Screenrant is frequently wrong and can hardly be taken as a source of something that has not happened yet.  The video interview of Zakk from today over at Coming Soon still has him mum on who's the villain.


----------



## billc (Mar 18, 2011)

Sure.


----------



## MA-Caver (Mar 18, 2011)

Rebooting... rebooted the Hulk and haven't done anything with him since... though he's slated to appear in the new Avengers movie. 
Rebooting... rebooted Batman and the second time around is definitely a helluva lot better.
Rebooting... rebooting Spiderman and I can't for the life figure out why? The present one is not too bad at all and keeps within the spirit of the comic. 
Now Superman... again you gotta wonder is there a point? Are they trying to re-create the Dark-Knight's success? Supes is a good character and a strong one and has been around for a long time. Personally I liked the Reeves/Donner version and though the last two were atrocious I'm happy with having the first two in my DVD collection and leaving it as is. 

What next? A reboot of Iron Man? X-Men? Well yeah they're already doing the X men aren't they? First Class... 

Sigh... Hollywood.


----------



## Omar B (Mar 19, 2011)

billcihak said:


> Sure.



How eloquent.  But Screenrant is just as bad as Latinoreview and Comicbookmovie when it comes to breaking non-existent news, like the much talked about Screenrant Batman Begins review 2 weeks before the films release that seemed like a scoop and turned out to be a giant lie when people actually saw the movie and realized that dude didn't see crap.

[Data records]
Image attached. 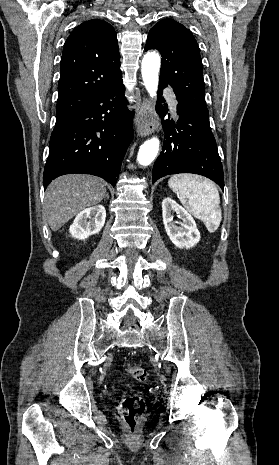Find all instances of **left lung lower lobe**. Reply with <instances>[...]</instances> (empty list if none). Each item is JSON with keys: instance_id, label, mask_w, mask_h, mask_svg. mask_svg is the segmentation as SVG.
Here are the masks:
<instances>
[{"instance_id": "obj_1", "label": "left lung lower lobe", "mask_w": 279, "mask_h": 465, "mask_svg": "<svg viewBox=\"0 0 279 465\" xmlns=\"http://www.w3.org/2000/svg\"><path fill=\"white\" fill-rule=\"evenodd\" d=\"M166 86V83L159 81L160 95ZM157 111H160L159 107ZM161 112L163 116L166 114L164 108H161ZM177 114V125L169 120L163 122L165 140L153 167L152 182L169 174L195 173L210 178L224 189L222 163L209 119L179 101Z\"/></svg>"}]
</instances>
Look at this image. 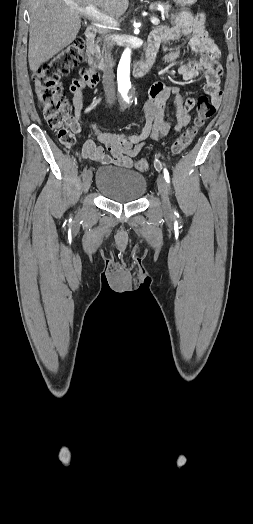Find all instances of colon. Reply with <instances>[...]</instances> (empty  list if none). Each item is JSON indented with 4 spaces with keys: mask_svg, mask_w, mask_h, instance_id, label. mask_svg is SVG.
<instances>
[{
    "mask_svg": "<svg viewBox=\"0 0 253 524\" xmlns=\"http://www.w3.org/2000/svg\"><path fill=\"white\" fill-rule=\"evenodd\" d=\"M86 46L87 40L83 36L77 37L44 63L32 76L34 92L43 116L49 128L56 132L59 142L65 147L73 146L76 137L68 121L69 105L60 78L81 64ZM100 75L99 70L79 69V75L68 81L69 93L77 97L84 96L86 90L99 85ZM214 114L215 108L208 96L201 95L197 100V114L192 124L172 143L170 154L172 156L181 154L191 144L199 129ZM136 168L139 171H146L149 163L145 159H139Z\"/></svg>",
    "mask_w": 253,
    "mask_h": 524,
    "instance_id": "obj_1",
    "label": "colon"
}]
</instances>
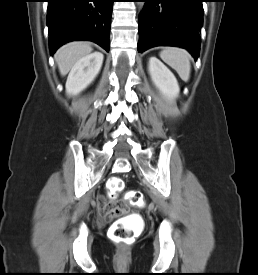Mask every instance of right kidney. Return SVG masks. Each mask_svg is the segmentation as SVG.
Instances as JSON below:
<instances>
[{"mask_svg": "<svg viewBox=\"0 0 258 275\" xmlns=\"http://www.w3.org/2000/svg\"><path fill=\"white\" fill-rule=\"evenodd\" d=\"M103 58L102 53L94 52L76 62L66 81V93L77 95L91 84L101 69Z\"/></svg>", "mask_w": 258, "mask_h": 275, "instance_id": "right-kidney-1", "label": "right kidney"}]
</instances>
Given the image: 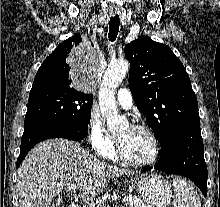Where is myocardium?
Wrapping results in <instances>:
<instances>
[{
  "label": "myocardium",
  "instance_id": "f54148a6",
  "mask_svg": "<svg viewBox=\"0 0 220 207\" xmlns=\"http://www.w3.org/2000/svg\"><path fill=\"white\" fill-rule=\"evenodd\" d=\"M130 127L134 128V129L142 130L150 137V139L153 143V155L150 159H148L146 161L131 160L130 158H128L126 156V154L123 151V148H122L120 141L118 140V138H116L115 154H116L117 158L120 161H122L123 163L130 165V166H134V167H146V166H150V165L154 164L157 161L159 154H160V144H159V140H158L156 134L149 126H147L145 124L135 123V124H132Z\"/></svg>",
  "mask_w": 220,
  "mask_h": 207
}]
</instances>
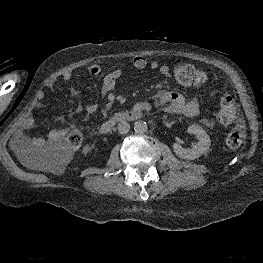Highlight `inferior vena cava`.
Returning a JSON list of instances; mask_svg holds the SVG:
<instances>
[{
  "label": "inferior vena cava",
  "mask_w": 263,
  "mask_h": 263,
  "mask_svg": "<svg viewBox=\"0 0 263 263\" xmlns=\"http://www.w3.org/2000/svg\"><path fill=\"white\" fill-rule=\"evenodd\" d=\"M129 130H130V124L129 123L123 121V122H120L118 124V132L120 134H127L129 132Z\"/></svg>",
  "instance_id": "inferior-vena-cava-1"
}]
</instances>
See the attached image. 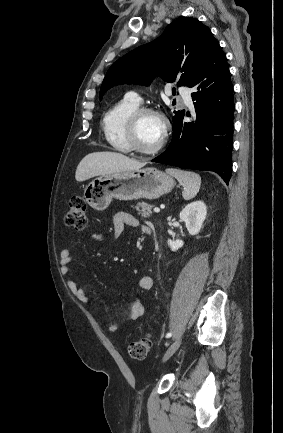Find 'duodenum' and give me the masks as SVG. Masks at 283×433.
Listing matches in <instances>:
<instances>
[{
    "mask_svg": "<svg viewBox=\"0 0 283 433\" xmlns=\"http://www.w3.org/2000/svg\"><path fill=\"white\" fill-rule=\"evenodd\" d=\"M148 233L150 234V233H151V230H149Z\"/></svg>",
    "mask_w": 283,
    "mask_h": 433,
    "instance_id": "obj_1",
    "label": "duodenum"
}]
</instances>
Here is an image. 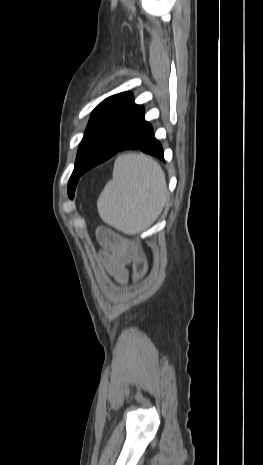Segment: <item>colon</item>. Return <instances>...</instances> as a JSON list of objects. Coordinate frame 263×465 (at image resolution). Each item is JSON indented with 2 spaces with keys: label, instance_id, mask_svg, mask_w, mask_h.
I'll return each instance as SVG.
<instances>
[{
  "label": "colon",
  "instance_id": "1",
  "mask_svg": "<svg viewBox=\"0 0 263 465\" xmlns=\"http://www.w3.org/2000/svg\"><path fill=\"white\" fill-rule=\"evenodd\" d=\"M147 269L146 259L142 254H138L133 261L134 278L139 279L142 277Z\"/></svg>",
  "mask_w": 263,
  "mask_h": 465
}]
</instances>
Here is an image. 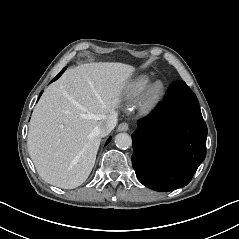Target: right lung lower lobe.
I'll list each match as a JSON object with an SVG mask.
<instances>
[{"mask_svg": "<svg viewBox=\"0 0 239 239\" xmlns=\"http://www.w3.org/2000/svg\"><path fill=\"white\" fill-rule=\"evenodd\" d=\"M65 69H66V67L63 68V70L56 76L55 79H57L59 76H61V74L65 71ZM55 79H54V80H55ZM110 140H111V138H109V139L107 140V144L110 142Z\"/></svg>", "mask_w": 239, "mask_h": 239, "instance_id": "obj_1", "label": "right lung lower lobe"}]
</instances>
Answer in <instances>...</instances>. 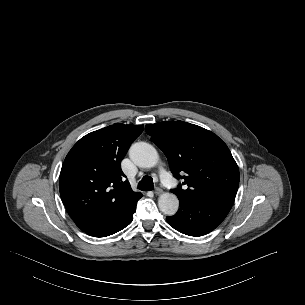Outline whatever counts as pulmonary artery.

### [WHAT IS EXPECTED]
Name every website mentioned in the forum thread, listing each one once.

### [SOLUTION]
Screenrant, Coming Soon, Latinoreview, Comicbookmovie